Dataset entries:
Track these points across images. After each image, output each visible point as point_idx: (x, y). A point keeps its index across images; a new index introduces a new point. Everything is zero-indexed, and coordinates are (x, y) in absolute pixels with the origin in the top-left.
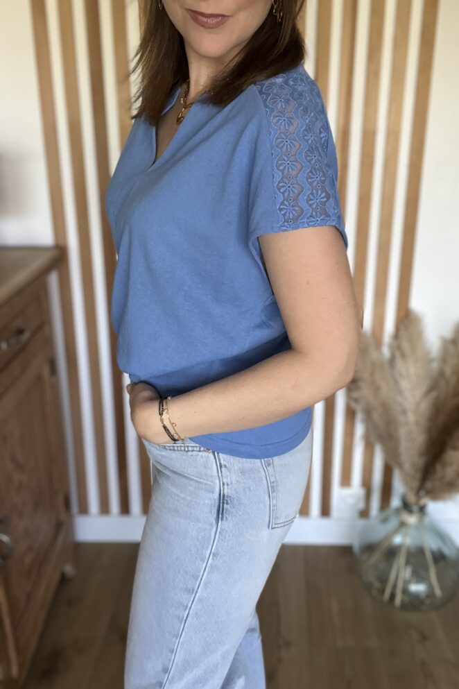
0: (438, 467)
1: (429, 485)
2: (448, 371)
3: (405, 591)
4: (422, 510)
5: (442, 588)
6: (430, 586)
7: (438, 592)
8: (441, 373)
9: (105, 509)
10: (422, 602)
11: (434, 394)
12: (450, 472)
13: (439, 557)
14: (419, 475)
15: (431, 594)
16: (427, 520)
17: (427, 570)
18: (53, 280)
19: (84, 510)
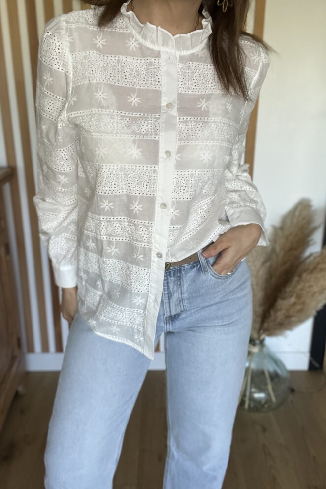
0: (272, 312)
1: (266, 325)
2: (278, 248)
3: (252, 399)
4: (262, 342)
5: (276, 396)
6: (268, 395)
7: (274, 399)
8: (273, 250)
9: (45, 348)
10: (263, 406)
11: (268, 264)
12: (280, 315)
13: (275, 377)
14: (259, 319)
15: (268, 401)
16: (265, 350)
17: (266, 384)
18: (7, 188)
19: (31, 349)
--
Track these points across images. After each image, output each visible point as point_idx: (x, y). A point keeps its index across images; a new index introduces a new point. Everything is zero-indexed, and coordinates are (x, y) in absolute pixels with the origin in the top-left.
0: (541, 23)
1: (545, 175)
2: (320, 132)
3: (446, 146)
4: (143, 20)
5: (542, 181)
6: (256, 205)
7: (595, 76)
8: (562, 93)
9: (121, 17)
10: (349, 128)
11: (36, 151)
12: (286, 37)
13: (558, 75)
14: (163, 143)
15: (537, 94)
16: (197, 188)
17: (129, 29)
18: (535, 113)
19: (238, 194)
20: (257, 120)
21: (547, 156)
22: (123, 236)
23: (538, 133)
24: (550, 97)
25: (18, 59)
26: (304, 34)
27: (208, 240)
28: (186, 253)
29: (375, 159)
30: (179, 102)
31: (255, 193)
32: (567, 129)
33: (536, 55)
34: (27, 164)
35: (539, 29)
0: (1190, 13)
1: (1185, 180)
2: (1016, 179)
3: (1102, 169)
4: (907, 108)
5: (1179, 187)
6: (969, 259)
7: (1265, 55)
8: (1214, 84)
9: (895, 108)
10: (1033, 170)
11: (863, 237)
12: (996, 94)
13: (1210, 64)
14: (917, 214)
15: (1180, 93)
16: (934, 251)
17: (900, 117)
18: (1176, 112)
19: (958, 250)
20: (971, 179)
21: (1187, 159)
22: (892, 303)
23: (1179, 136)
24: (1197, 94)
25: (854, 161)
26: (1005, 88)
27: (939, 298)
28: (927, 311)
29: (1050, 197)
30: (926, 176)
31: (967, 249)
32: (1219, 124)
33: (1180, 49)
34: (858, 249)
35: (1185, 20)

Required work:
Please reproduce the lines from the line with "5: (542, 181)" to the line with "26: (304, 34)", both ends included, exactly as they appear above.

Solution:
5: (542, 181)
6: (256, 205)
7: (595, 76)
8: (562, 93)
9: (121, 17)
10: (349, 128)
11: (36, 151)
12: (286, 37)
13: (558, 75)
14: (163, 143)
15: (537, 94)
16: (197, 188)
17: (129, 29)
18: (535, 113)
19: (238, 194)
20: (257, 120)
21: (547, 156)
22: (123, 236)
23: (538, 133)
24: (550, 97)
25: (18, 59)
26: (304, 34)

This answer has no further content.